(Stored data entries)
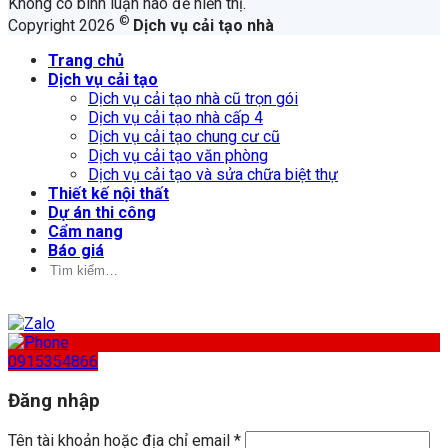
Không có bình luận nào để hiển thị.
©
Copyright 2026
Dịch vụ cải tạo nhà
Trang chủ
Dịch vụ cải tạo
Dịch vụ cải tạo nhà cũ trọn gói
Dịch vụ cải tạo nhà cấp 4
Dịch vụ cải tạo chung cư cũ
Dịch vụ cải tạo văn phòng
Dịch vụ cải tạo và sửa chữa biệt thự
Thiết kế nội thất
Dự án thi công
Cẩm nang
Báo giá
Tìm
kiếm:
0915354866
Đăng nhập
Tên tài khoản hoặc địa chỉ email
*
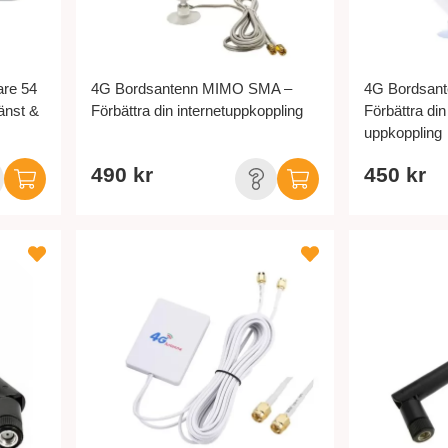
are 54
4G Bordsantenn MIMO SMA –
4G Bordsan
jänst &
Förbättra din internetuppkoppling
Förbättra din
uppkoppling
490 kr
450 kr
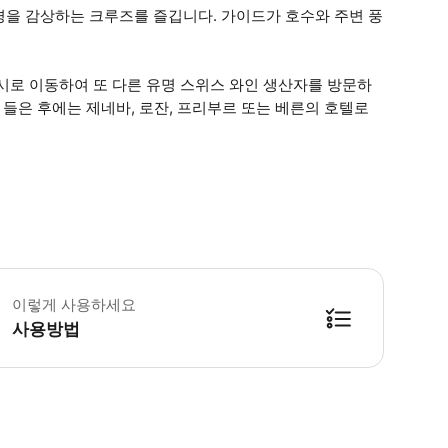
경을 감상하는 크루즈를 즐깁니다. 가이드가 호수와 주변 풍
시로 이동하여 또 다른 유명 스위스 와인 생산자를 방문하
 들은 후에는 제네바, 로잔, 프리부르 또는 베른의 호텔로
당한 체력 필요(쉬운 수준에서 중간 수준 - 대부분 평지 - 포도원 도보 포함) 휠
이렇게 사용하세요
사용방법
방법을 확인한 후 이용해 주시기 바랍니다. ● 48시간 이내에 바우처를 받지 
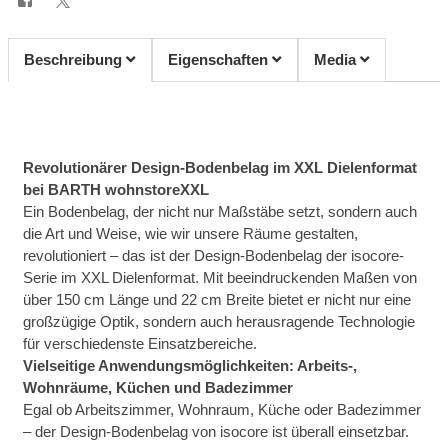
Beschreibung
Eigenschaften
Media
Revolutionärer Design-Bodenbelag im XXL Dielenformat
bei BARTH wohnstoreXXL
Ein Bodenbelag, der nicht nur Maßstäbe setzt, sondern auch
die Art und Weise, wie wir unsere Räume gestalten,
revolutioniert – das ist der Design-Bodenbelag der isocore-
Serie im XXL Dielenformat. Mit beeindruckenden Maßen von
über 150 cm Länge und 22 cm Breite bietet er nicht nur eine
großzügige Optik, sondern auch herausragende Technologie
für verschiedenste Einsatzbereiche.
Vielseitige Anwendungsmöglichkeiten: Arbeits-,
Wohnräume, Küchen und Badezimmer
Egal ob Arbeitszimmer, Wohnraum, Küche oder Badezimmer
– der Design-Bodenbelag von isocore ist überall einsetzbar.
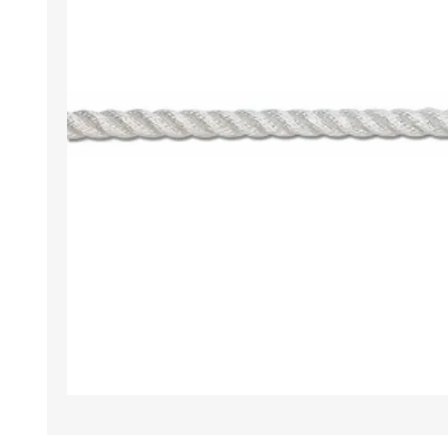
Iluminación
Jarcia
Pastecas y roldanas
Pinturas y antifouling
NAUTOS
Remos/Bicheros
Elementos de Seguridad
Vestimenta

The task: Lay out the material above as a JSON list of strings with one string per line, from its first line through the line containing "Dự án thi công", both included. Skip blank lines and omit the pictures.

Solution below:
[
  "Không có bình luận nào để hiển thị.",
  "©",
  "Copyright 2026",
  "Dịch vụ cải tạo nhà",
  "Trang chủ",
  "Dịch vụ cải tạo",
  "Dịch vụ cải tạo nhà cũ trọn gói",
  "Dịch vụ cải tạo nhà cấp 4",
  "Dịch vụ cải tạo chung cư cũ",
  "Dịch vụ cải tạo văn phòng",
  "Dịch vụ cải tạo và sửa chữa biệt thự",
  "Thiết kế nội thất",
  "Dự án thi công"
]